Markets have been volatile in the first hour of trading, opening higher after the release of GDP revisions, moving lower with a disappointing business report for the Midwest, and then rebounding after a Consumer Sentiment survey beat expectations.

As of 10:30, the S&P is up 0.51% to 911, the Dow has climbed 0.35% to 8432, and the Nasdaq has followed suit with a 0.42% advance to 1759.

Beginning the day at 8:30 am were revisions to Q1 GDP, which came in at -5.7%.  Markets were looking for a -5.5% reading, so the report is a bit disappointing especially with consumer spending revised down seven-tenths to +1.5%, but the original GDP estimate was -6.1% so it’s at least a step in the right direction.

“All the incoming data suggest that the rate of decline in economic activity is decelerating,” said Nariman Behravesh, chief economist at IHS Global Insight.

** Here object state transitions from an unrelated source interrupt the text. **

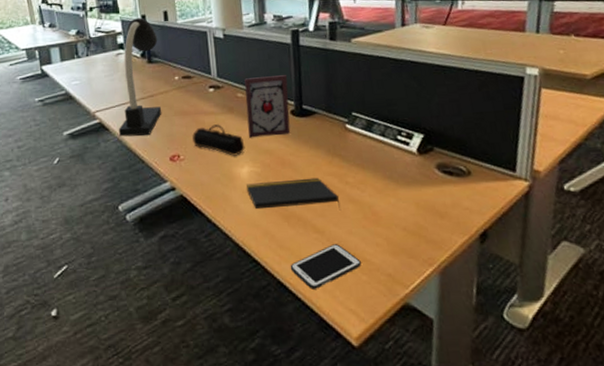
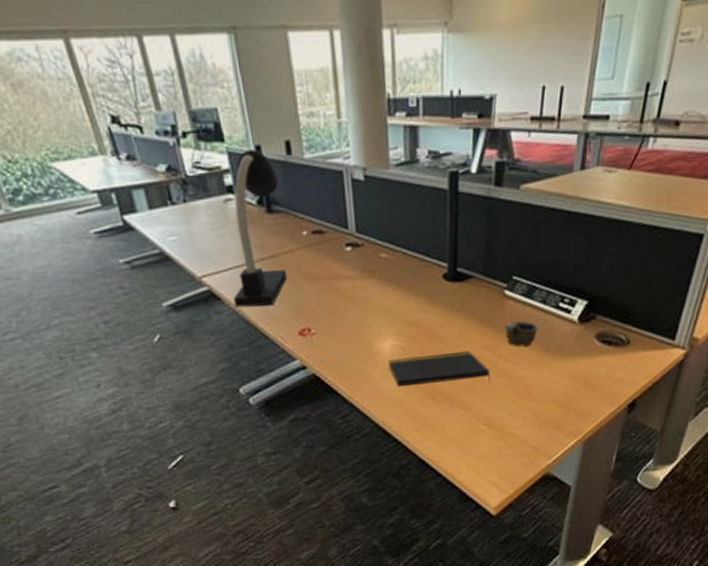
pencil case: present [192,124,245,156] -> none [326,291,389,329]
picture frame: present [244,75,291,138] -> none [389,230,442,307]
cell phone: present [290,244,361,289] -> none [433,419,507,466]
cup: none [348,151,381,176] -> present [504,321,538,348]

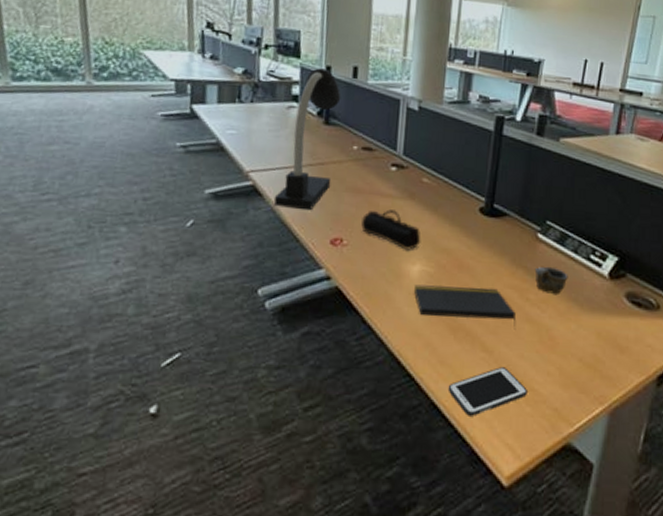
pencil case: none [326,291,389,329] -> present [361,209,421,250]
cell phone: none [433,419,507,466] -> present [447,367,527,416]

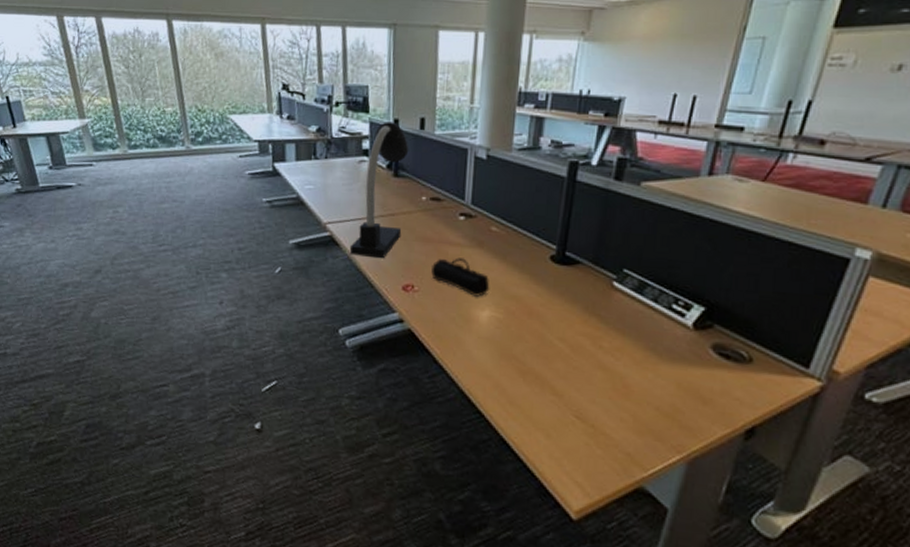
notepad: present [414,284,515,330] -> none [484,329,587,376]
cell phone: present [447,367,527,416] -> none [517,410,598,454]
cup: present [534,266,568,296] -> none [609,315,646,344]

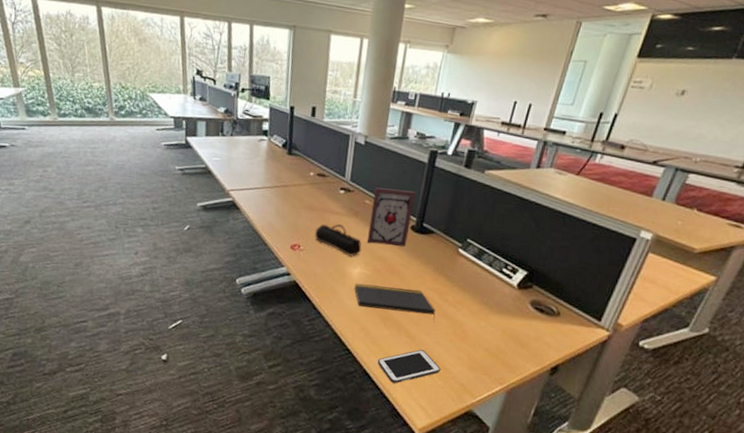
desk lamp: present [349,122,409,259] -> none [248,108,302,222]
notepad: none [484,329,587,376] -> present [354,283,435,323]
picture frame: none [497,210,553,283] -> present [367,187,415,248]
cell phone: none [517,410,598,454] -> present [377,350,440,384]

While the slower decumulation of inventories and weaker consumer spending in Q1 have increased the downward risks to Q2 growth, IHS Global Insight still believes that real GDP will contract by only 2% to 3% in Q2, before flattening out in Q3 and growing slightly in Q4,” he added.

The news at 9:45 was less benign, however. The ISM-Chicago Business Barometer, a regional measure used to forecast national output, declined rapidly in May. The index fell from 40.1 to 34.9, against expectations for a 42.0 reading. 

New orders fell almost 5 points to 37.3 in May, well below the 50-level representing growth. Worse, the employment index shed nearly 7 points to 25.0, its second worst reading since records began in 1946.

“This is a weaker than expected report and pokes a big hole in the ‘green shoots’ story that we were starting to see with the strong advance in the April data,” said Ian Pollick from TD Securities.

On the plus side, Consumer Sentiment improved slightly in the revised estimate from Reuters and the University of Michigan. The index moved up to 68.7 in May, up nine-tenths from an estimate two week ago and 3.6 points higher than in April. 

The gain doesn’t come close to matching Tuesday’s Consumer Confidence report from the Conference Board, but any improvement is good news and markets were able to bounce back following its release.